## 任务要求
改写下面的数据，将其中每一处“Add to comparison”都换成“Compare”，其他内容保持不变。

## 所用数据
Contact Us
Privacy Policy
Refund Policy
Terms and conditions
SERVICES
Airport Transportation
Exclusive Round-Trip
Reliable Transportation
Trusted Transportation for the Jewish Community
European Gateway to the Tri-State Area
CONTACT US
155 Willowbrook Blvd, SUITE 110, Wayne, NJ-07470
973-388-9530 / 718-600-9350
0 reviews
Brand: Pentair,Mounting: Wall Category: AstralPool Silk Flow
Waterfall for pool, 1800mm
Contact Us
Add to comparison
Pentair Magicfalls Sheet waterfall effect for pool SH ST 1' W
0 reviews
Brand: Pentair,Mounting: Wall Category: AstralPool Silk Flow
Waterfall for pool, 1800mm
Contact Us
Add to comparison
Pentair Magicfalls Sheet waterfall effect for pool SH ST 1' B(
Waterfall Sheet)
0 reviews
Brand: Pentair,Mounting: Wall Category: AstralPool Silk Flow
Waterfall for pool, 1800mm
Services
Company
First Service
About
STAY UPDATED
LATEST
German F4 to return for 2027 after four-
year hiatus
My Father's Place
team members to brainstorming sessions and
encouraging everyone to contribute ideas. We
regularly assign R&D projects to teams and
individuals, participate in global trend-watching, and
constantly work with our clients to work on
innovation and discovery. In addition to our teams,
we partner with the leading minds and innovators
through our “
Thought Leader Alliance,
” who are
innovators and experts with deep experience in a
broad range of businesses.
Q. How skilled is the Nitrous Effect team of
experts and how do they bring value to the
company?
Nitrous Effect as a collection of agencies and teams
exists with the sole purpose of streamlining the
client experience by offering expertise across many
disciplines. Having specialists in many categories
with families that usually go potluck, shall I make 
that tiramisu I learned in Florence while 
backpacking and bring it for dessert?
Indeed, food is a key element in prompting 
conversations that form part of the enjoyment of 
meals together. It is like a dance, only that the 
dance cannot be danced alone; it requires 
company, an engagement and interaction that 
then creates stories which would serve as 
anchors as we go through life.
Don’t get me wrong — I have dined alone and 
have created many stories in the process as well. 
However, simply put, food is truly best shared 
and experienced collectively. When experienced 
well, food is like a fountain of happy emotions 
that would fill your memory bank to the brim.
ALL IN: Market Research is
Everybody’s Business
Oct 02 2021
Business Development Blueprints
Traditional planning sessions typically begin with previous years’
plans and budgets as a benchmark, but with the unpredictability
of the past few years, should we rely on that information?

## 本题结果
Contact Us
Privacy Policy
Refund Policy
Terms and conditions
SERVICES
Airport Transportation
Exclusive Round-Trip
Reliable Transportation
Trusted Transportation for the Jewish Community
European Gateway to the Tri-State Area
CONTACT US
155 Willowbrook Blvd, SUITE 110, Wayne, NJ-07470
973-388-9530 / 718-600-9350
0 reviews
Brand: Pentair,Mounting: Wall Category: AstralPool Silk Flow
Waterfall for pool, 1800mm
Contact Us
Compare
Pentair Magicfalls Sheet waterfall effect for pool SH ST 1' W
0 reviews
Brand: Pentair,Mounting: Wall Category: AstralPool Silk Flow
Waterfall for pool, 1800mm
Contact Us
Compare
Pentair Magicfalls Sheet waterfall effect for pool SH ST 1' B(
Waterfall Sheet)
0 reviews
Brand: Pentair,Mounting: Wall Category: AstralPool Silk Flow
Waterfall for pool, 1800mm
Services
Company
First Service
About
STAY UPDATED
LATEST
German F4 to return for 2027 after four-
year hiatus
My Father's Place
team members to brainstorming sessions and
encouraging everyone to contribute ideas. We
regularly assign R&D projects to teams and
individuals, participate in global trend-watching, and
constantly work with our clients to work on
innovation and discovery. In addition to our teams,
we partner with the leading minds and innovators
through our “
Thought Leader Alliance,
” who are
innovators and experts with deep experience in a
broad range of businesses.
Q. How skilled is the Nitrous Effect team of
experts and how do they bring value to the
company?
Nitrous Effect as a collection of agencies and teams
exists with the sole purpose of streamlining the
client experience by offering expertise across many
disciplines. Having specialists in many categories
with families that usually go potluck, shall I make 
that tiramisu I learned in Florence while 
backpacking and bring it for dessert?
Indeed, food is a key element in prompting 
conversations that form part of the enjoyment of 
meals together. It is like a dance, only that the 
dance cannot be danced alone; it requires 
company, an engagement and interaction that 
then creates stories which would serve as 
anchors as we go through life.
Don’t get me wrong — I have dined alone and 
have created many stories in the process as well. 
However, simply put, food is truly best shared 
and experienced collectively. When experienced 
well, food is like a fountain of happy emotions 
that would fill your memory bank to the brim.
ALL IN: Market Research is
Everybody’s Business
Oct 02 2021
Business Development Blueprints
Traditional planning sessions typically begin with previous years’
plans and budgets as a benchmark, but with the unpredictability
of the past few years, should we rely on that information?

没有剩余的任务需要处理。